Fiz- my only problem with your opinion is that regardless of what the provider "thought," we do not have enough information about the patient to come to any definitive diagnosis. While your first thought (#1 stipulation) is logical, and we have enough differential information to deduce the issue with a fair level of certainty; the second thought (#3 stipulation) is grossly assumptive, and shouldn't enter your mind as a provider who is always on the lookout to treat the worst case scenario. If the provider could guarantee that #3 is the case, then that person missed their calling as a professional prognosticator. While there is nothing wrong with understanding the normal process of the hypoglycemic emergency, there is something wrong with assuming that it will always be that way.

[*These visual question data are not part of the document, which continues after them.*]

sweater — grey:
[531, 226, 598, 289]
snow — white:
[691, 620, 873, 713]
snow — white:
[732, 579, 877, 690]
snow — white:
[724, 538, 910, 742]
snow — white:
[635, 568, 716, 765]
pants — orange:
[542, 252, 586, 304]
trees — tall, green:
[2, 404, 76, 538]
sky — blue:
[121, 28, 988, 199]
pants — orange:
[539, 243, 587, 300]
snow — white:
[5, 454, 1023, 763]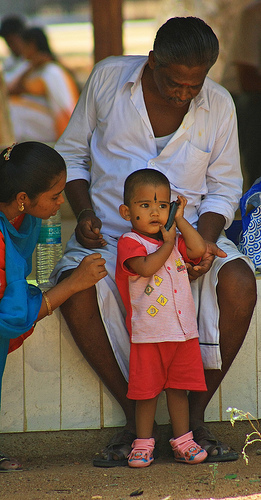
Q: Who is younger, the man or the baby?
A: The baby is younger than the man.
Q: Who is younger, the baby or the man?
A: The baby is younger than the man.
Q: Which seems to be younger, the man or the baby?
A: The baby is younger than the man.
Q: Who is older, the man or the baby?
A: The man is older than the baby.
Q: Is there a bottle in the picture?
A: Yes, there is a bottle.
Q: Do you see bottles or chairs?
A: Yes, there is a bottle.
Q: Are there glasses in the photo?
A: No, there are no glasses.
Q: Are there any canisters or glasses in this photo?
A: No, there are no glasses or canisters.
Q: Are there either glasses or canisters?
A: No, there are no glasses or canisters.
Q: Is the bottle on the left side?
A: Yes, the bottle is on the left of the image.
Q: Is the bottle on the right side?
A: No, the bottle is on the left of the image.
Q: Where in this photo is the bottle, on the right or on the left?
A: The bottle is on the left of the image.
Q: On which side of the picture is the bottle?
A: The bottle is on the left of the image.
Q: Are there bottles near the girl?
A: Yes, there is a bottle near the girl.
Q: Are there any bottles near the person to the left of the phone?
A: Yes, there is a bottle near the girl.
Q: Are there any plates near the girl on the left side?
A: No, there is a bottle near the girl.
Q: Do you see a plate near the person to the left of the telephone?
A: No, there is a bottle near the girl.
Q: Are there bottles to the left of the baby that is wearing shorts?
A: Yes, there is a bottle to the left of the baby.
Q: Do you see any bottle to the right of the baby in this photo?
A: No, the bottle is to the left of the baby.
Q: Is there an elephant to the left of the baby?
A: No, there is a bottle to the left of the baby.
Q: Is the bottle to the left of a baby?
A: Yes, the bottle is to the left of a baby.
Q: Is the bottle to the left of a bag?
A: No, the bottle is to the left of a baby.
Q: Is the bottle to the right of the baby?
A: No, the bottle is to the left of the baby.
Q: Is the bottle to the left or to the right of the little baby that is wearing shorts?
A: The bottle is to the left of the baby.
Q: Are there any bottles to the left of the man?
A: Yes, there is a bottle to the left of the man.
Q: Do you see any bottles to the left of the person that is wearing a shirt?
A: Yes, there is a bottle to the left of the man.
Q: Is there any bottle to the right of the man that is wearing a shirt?
A: No, the bottle is to the left of the man.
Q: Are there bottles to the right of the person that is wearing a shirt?
A: No, the bottle is to the left of the man.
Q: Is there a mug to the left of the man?
A: No, there is a bottle to the left of the man.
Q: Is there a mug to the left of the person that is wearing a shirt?
A: No, there is a bottle to the left of the man.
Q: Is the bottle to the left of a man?
A: Yes, the bottle is to the left of a man.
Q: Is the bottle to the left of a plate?
A: No, the bottle is to the left of a man.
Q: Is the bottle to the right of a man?
A: No, the bottle is to the left of a man.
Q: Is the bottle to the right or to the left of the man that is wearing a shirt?
A: The bottle is to the left of the man.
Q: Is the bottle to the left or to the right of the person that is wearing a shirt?
A: The bottle is to the left of the man.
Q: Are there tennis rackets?
A: No, there are no tennis rackets.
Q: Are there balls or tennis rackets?
A: No, there are no tennis rackets or balls.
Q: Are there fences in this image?
A: No, there are no fences.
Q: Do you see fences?
A: No, there are no fences.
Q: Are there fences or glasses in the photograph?
A: No, there are no fences or glasses.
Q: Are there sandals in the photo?
A: Yes, there are sandals.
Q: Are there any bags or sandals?
A: Yes, there are sandals.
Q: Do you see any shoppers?
A: No, there are no shoppers.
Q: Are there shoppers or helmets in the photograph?
A: No, there are no shoppers or helmets.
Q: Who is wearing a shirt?
A: The man is wearing a shirt.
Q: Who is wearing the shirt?
A: The man is wearing a shirt.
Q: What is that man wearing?
A: The man is wearing a shirt.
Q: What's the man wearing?
A: The man is wearing a shirt.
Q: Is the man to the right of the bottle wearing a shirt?
A: Yes, the man is wearing a shirt.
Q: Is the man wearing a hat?
A: No, the man is wearing a shirt.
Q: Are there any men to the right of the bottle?
A: Yes, there is a man to the right of the bottle.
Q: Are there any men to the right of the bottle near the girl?
A: Yes, there is a man to the right of the bottle.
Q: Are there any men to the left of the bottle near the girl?
A: No, the man is to the right of the bottle.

As far as stipulation #4 goes... I don't know anyone that would turn down the opportunity to get a refusal if you didn't think that there was any medical reason to transport the patient (barring obvious reportable environmental factors). If for some reason the provider just hates doing refusals, and would rather just transport a person who does not require, or want our services... then we have a clear ethical compromise, and delaying the treatment would only be the tip of that ethical ice-burg.

It is our duty to think not only what we think is going on, but also what else might be going on. We are not supposed to put ourselves in positions where tunnel vision dictates our treatment... so why let it dictate our ethics?